On 22 October 2020, the German Presidency of the Council held a meeting of a working party on financial services, agenda of which included discussion on the recently published European Commission proposal for a Regulation on digital operational resilience in financial services (DORA). We provided an overview of the proposed legislation in our earlier blog post on DORA. During the meeting this week Member States were supposed to discuss certain general provisions and elements of information and communication technology (ICT) risk management as well as provisions relating to the management of third-party ICT risks.

In respect of the general provisions, we understand that while the majority of Member States expressed support for the proposed Regulation in its written feedback to the Presidency, a number of issues will require more in-depth discussion in order to find a workable compromise. This includes the scope of entities subject to the proposed law, certain definitions, as well as implementation of an Information Security Management System as part of an institution’s ICT risk management framework and further harmonization of ICT risk management tools, methods, processes and policies. In respect of scope, we understand that there are divergent views between Member States – with some of them advocating that the list of in-scope entities be extended whilst others are advocating that it be reduced by removing certain entities such as crypto-asset service providers.
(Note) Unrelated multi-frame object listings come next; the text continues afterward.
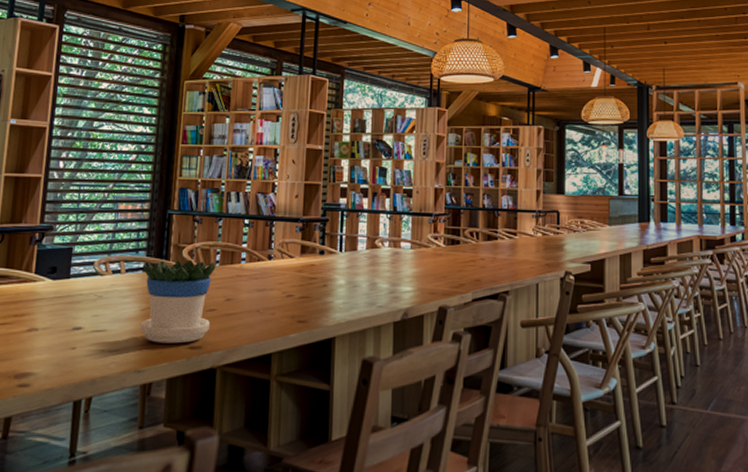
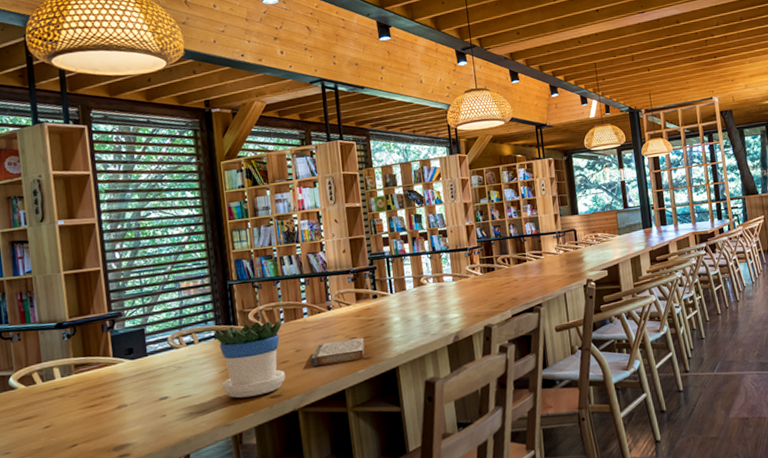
book: none [239,295,303,322] -> present [310,337,365,367]

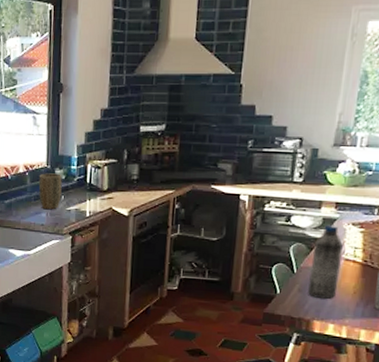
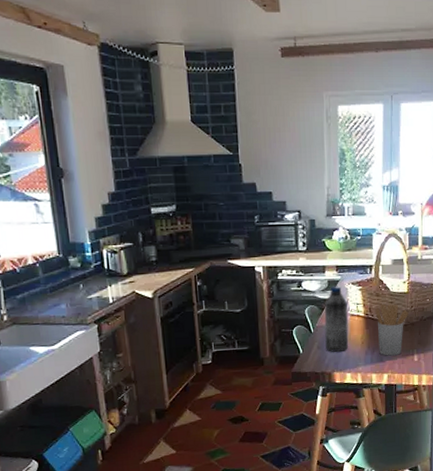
plant pot: present [38,173,62,210] -> none [51,262,80,301]

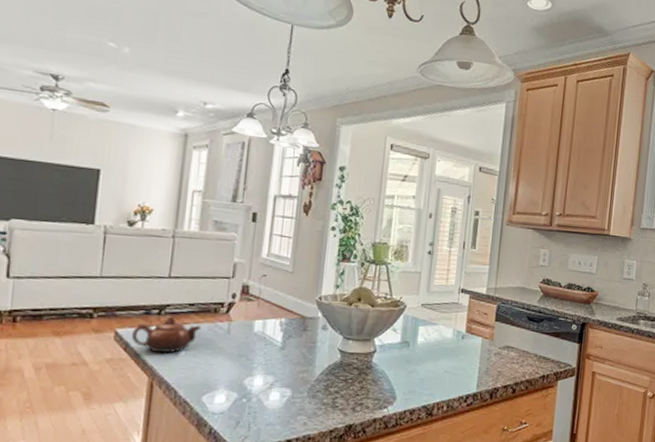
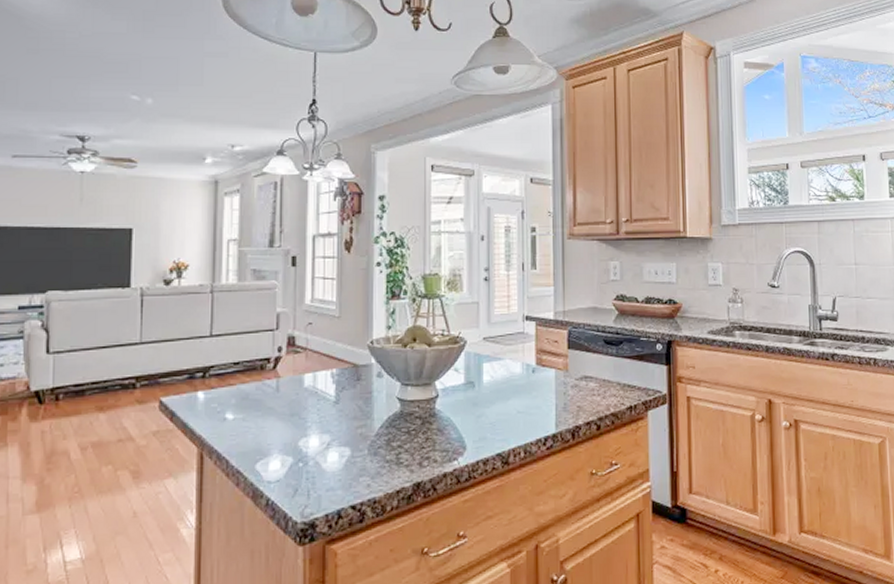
teapot: present [131,316,202,354] -> none [176,378,249,420]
Regarding third-party ICT risks, we understand that the discussions were intended to focus on the suggestion by some Member States that the designation of a mechanism to determine the lead overseer for critical third-party ICT service providers may need further adjustments. Among other issues, the Presidency sought Member States’ views on whether the oversight powers of the critical ICT third-party service providers should be held by all three European Supervisory Authorities. Another topic for discussion included the criteria and mechanism for designating such critical ICT third-party service providers. As some Member States have asked for further clarification of the relevant designation criteria, the Presidency sought views on what – if any – specific adjustments should be considered. Finally, Member States’ representatives were to discuss the role competent authorities would play in the oversight framework, the powers within the oversight framework and provisions relating to ICT third-party service providers located in third countries. On this last point, Member States were asked to provide views on the proposed requirement for critical non-EEA ICT third-party service providers to establish legal presence in the Union.